There are two parts to any good deal: First, the deal itself and second, the people involved in the deal.
Firstly, the deal itself must be economically sound, meaning that it meets criteria to be feasible for both parties. For example, the other person(s) outlines the priorities that best describe what is to be accomplished. You listen to the opportunity to understand the scope of work and the expectations while reviewing your mental checklist that make this deal attractive for your business. If the criteria for both parties match up, then the project is feasible. If the criteria do not match up, then it will not be successful. Of course there can be some negotiations between the groups to reach a mutually beneficial agreement.
Secondly, the people involved in the deal must have a mutual respect and trust for each other. The people may have developed a relationship through working together before, networking, or referrals. In the circumstance of referrals, this is the first chance that the two parties have to get to know one another.

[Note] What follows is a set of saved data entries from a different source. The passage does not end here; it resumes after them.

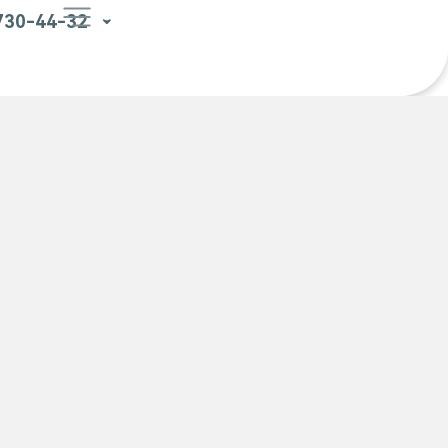
 730-44-32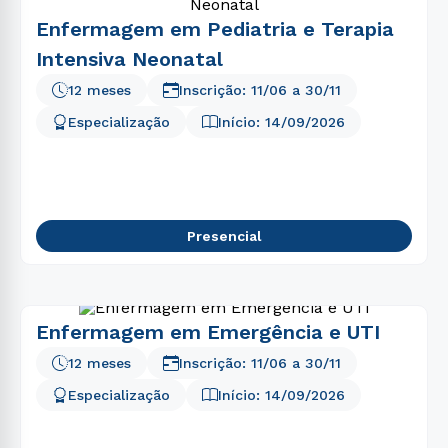
Enfermagem em Pediatria e Terapia
Intensiva Neonatal
12 meses
Inscrição:
11/06
a
30/11
Especialização
Início:
14/09/2026
Presencial
Enfermagem em Emergência e UTI
12 meses
Inscrição:
11/06
a
30/11
Especialização
Início:
14/09/2026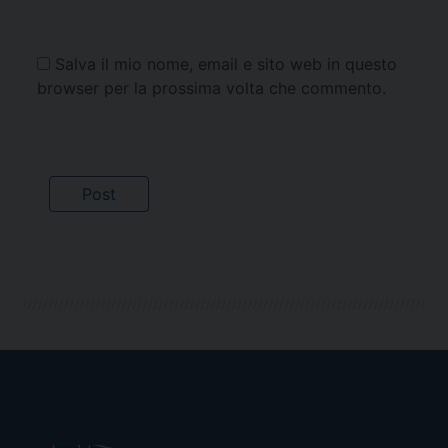
Salva il mio nome, email e sito web in questo
browser per la prossima volta che commento.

During the initial meeting, people have to determine outside of the deal criteria whether they want to engage further with the other person.
If the people involved in the deal reach a mutual understanding of trust and credibility, and the deal itself meets the criteria for attractive business, then the deal can be successful. On the other hand, even if the deal is feasible but there is no connection between the people involved, then the deal may not be successful. We want to work with those that we like because we need to trust them to be successful with our time, money and goals.
Think about this during your next business development opportunity. What are your criteria for a good deal? How well do you connect with the other person(s) involved in the deal? Do your expectations and personalities align?